The Best AI Go Programs Have Large Flaws Exposed Which Means More Testing and Care Needed for AI

It has been believed that the AI programs that play the strategy game of Go had gone far beyond human capability by 2016. In March 2016, it beat human world champion Lee Sedol in a five-game match, the first time a computer Go program had beaten a 9-dan professional without handicap. Although it lost to Lee Sedol in the fourth game, Lee resigned in the final game, giving a final score of 4 games to 1 in favor of AlphaGo. In recognition of the victory, AlphaGo was awarded an honorary 9-dan by the Korea Baduk Association.

In 2023, a new computer program was used to probe for weaknesses with the Go-playing AI programs. Weaknesses were found and the weaknesses were so simple to exploit they were taught to an amateur player. Amateur players would have no chance against the top human Go players. The top human Go players were beaten by the AI software but without comprehensive knowledge of what weaknesses the AI programs have. The new attacking AI computer program has found large repeatedly exploitable flaws in how the Go AI plays.

The flaws in the programs show that there is no actual understanding being replicated in the AI programs. The programming and techniques can do well at mimicking intelligence and achieving patterns of very strong play, but flaws can be found with enough testing. The Game of Go has complexity far beyond brute force supercomputing. The AI Go programs have been shown to be far from perfect. This could also be the case with the new GPT-4 and Generative AI systems.

The results show that improvements in capabilities do not always translate into adequate robustness. Failures in Go AI systems are entertaining, but similar failures in safety-critical systems like automated financial trading or autonomous vehicles could have dire consequences. The ML research community should invest in improving robust training and adversarial defense techniques in order to produce models with the high levels of reliability needed for safety-critical systems.

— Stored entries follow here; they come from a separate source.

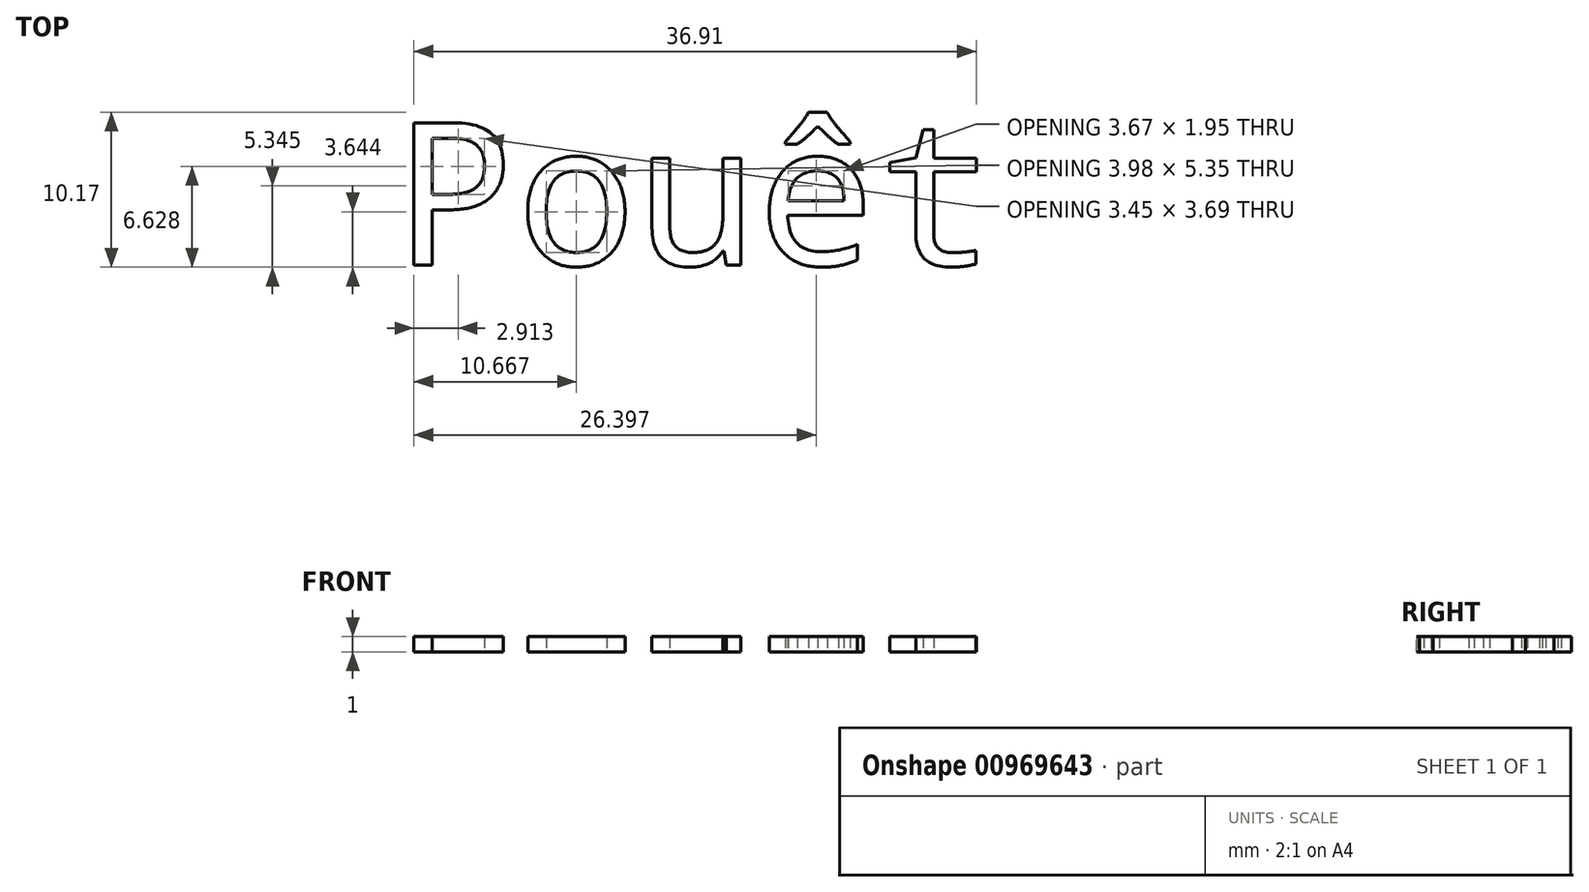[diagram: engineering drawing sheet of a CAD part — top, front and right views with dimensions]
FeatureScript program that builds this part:
annotation { "Feature Type Name" : "Feature", "Feature Type Description" : "" }
export const myFeature = defineFeature(function(context is Context, id is Id, definition is map)
    precondition{}
    {
        {
            var Q0;
            Q0=qCreatedBy(makeId("Top.planeOp"),FACE);
            var sketch = newSketch(context, id + "F0", { "sketchPlane" : qUnion([Q0])});
            skText(sketch, "E0", { "text": "Pouêt", "fontName": "DroidSansMono.ttf"});
            const initialGuessF0  = {"E0": [-0.01956, -0.00402, 1, 0, 0.00944]};
            skSetInitialGuess(sketch, initialGuessF0);
            skSolve(sketch);
        }
        {
            var Q0;
            Q0 = qSketchRegion(id + "F0", true);
            extrude(context, id + "F1", {"entities" : qUnion([Q0]), "depth" : 1 * mm, "offsetDistance" : 25 * mm});
        }
    });
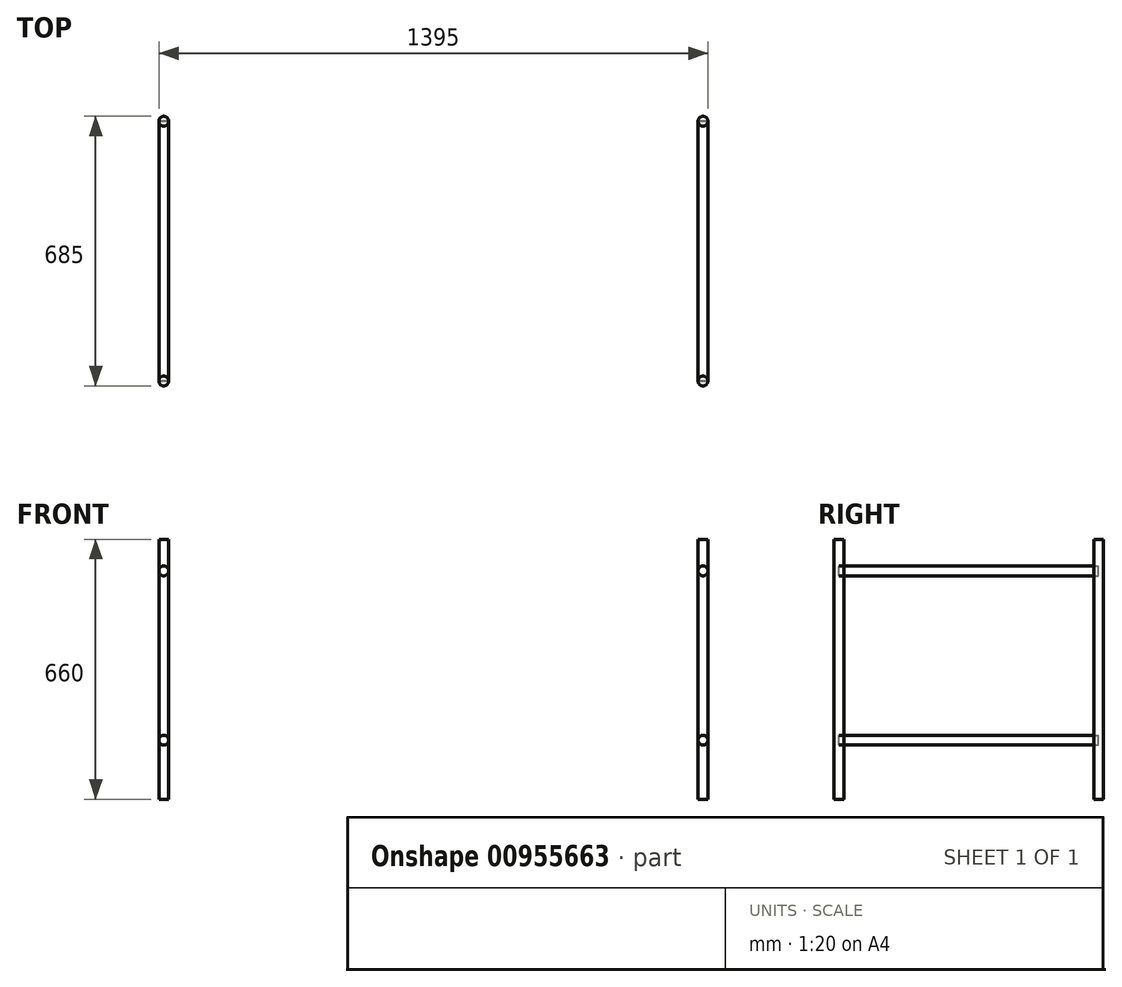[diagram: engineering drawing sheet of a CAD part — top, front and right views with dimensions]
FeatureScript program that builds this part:
annotation { "Feature Type Name" : "Feature", "Feature Type Description" : "" }
export const myFeature = defineFeature(function(context is Context, id is Id, definition is map)
    precondition{}
    {
        {
            var Q0;
            Q0=qCreatedBy(makeId("Top.planeOp"),FACE);
            var sketch = newSketch(context, id + "F0", { "sketchPlane" : qUnion([Q0])});
            skLineSegment(sketch, "E0.bottom", {"start": v(-685, -660) * mm, "end": v(685, -660) * mm, "construction": true});
            skLineSegment(sketch, "E0.top", {"start": v(-685, 0) * mm, "end": v(685, 0) * mm, "construction": true});
            skLineSegment(sketch, "E0.left", {"start": v(-685, -660) * mm, "end": v(-685, 0) * mm, "construction": true});
            skLineSegment(sketch, "E0.right", {"start": v(685, -660) * mm, "end": v(685, 0) * mm, "construction": true});
            skCircle(sketch, "E1", {"center": v(-685, 0) * mm, "radius": 12.5 * mm});
            skCircle(sketch, "E2", {"center": v(-685, -660) * mm, "radius": 12.5 * mm});
            skCircle(sketch, "E3", {"center": v(685, -660) * mm, "radius": 12.5 * mm});
            skCircle(sketch, "E4", {"center": v(685, 0) * mm, "radius": 12.5 * mm});
            skSolve(sketch);
        }
        {
            var Q0;
            Q0 = qSketchRegion(id + "F0", true);
            extrude(context, id + "F1", {"entities" : qUnion([Q0]), "depth" : 660 * mm, "offsetDistance" : 25 * mm});
        }
        {
            var Q0;
            Q0=qCreatedBy(makeId("Front.planeOp"),FACE);
            var sketch = newSketch(context, id + "F2", { "sketchPlane" : qUnion([Q0])});
            skLineSegment(sketch, "E5.bottom", {"start": v(-685, 0) * mm, "end": v(685, 0) * mm, "construction": true});
            skLineSegment(sketch, "E5.top", {"start": v(-685, 580) * mm, "end": v(685, 580) * mm, "construction": true});
            skLineSegment(sketch, "E5.left", {"start": v(-685, 0) * mm, "end": v(-685, 580) * mm, "construction": true});
            skLineSegment(sketch, "E5.right", {"start": v(685, 0) * mm, "end": v(685, 580) * mm, "construction": true});
            skLineSegment(sketch, "E6", {"start": v(-685, 150) * mm, "end": v(685, 150) * mm, "construction": true});
            skCircle(sketch, "E7", {"center": v(-685, 580) * mm, "radius": 12.5 * mm});
            skCircle(sketch, "E8", {"center": v(-685, 150) * mm, "radius": 12.5 * mm});
            skCircle(sketch, "E9", {"center": v(685, 580) * mm, "radius": 12.5 * mm});
            skCircle(sketch, "E10", {"center": v(685, 150) * mm, "radius": 12.5 * mm});
            skSolve(sketch);
        }
        {
            var Q0;
            Q0 = qSketchRegion(id + "F2", true);
            extrude(context, id + "F3", {"entities" : qUnion([Q0]), "depth" : 660 * mm, "offsetDistance" : 25 * mm});
        }
    });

A Go expert (Kellin Pelrine) was able to learn and apply the cyclic-adversary’s strategy to attack multiple types and configurations of AI Go systems. They exploited KataGo with 100K visits, which would normally be strongly superhuman. Besides previously studying our adversary’s game records, no algorithmic assistance was used in this or any of the following examples. The KataGo network and weights used here were b18c384nbt-uec, which is a newly released version the author of KataGo (David Wu) trained for a tournament. This network should be as strong or stronger than Latest.

Playing under standard human conditions on the online Go server KGS, the same Go expert (Kellin Pelrine) successfully exploited the bot JBXKata005 in 14/15 games. In the remaining game, the cyclic group attack still led to a successful capture, but the victim had enough points remaining to win. This bot uses a custom KataGo implementation, and at the time of the games was the strongest bot available to play on KGS.

The same Go expert (Kellin Pelrine) exploited JBXKata005 while giving it a huge initial advantage through a 9 stone handicap. A top level human player with this much advantage would have a virtually 100% win rate against any opponent, human or algorithmic.

While Go AIs do already have known weaknesses, for instance the common “ladder” tactic, there are 3 key factors here whose confluence makes this vulnerability different.
1. This affects top AIs, including when they have a very large amount of search.
2. The attack works consistently to produce a game-winning advantage.
3. This consistency does not require repeating exact sequences or board positions.

KataGo is currently training with numerous positions from these adversary algorithm games. There are clear improvements, but so far it is still vulnerable. It is not as easy as one might hope to fix an issue like this.

The current best AI go program KataGo can play at a strongly superhuman level. KataGo has beat ELF OpenGo and Leela Zero which are themselves superhuman. KataGo without search plays at the level of a top-100 European player, and that KataGo is superhuman at or above 128 visits of search per move. The new AI attacking computer program attack scales far beyond this level, achieving a 72% win rate against KataGo playing with ten million visits of search per move.

The new paper and attacking program makes three contributions.

1. A novel attack method, hybridizing the attack of Gleave et al. (2020) with AlphaZero-style training (Silver et al., 2018).
2. They demonstrate the existence of two distinct adversarial policies against the state-of-the-art Go AI system, KataGo.
3. They provide a detailed empirical investigation into these adversarial policies, including showing they partially transfer to other Go AIs and learn interpretable strategies that can be replicated by experts under standard human playing conditions.

This paper has demonstrated that even superhuman agents can be vulnerable to adversarial policies. However, the results do not establish how common such vulnerabilities are: it is possible Go-playing AI systems are unusually vulnerable. A promising direction for future work is to evaluate our attack against strong AI systems in other games.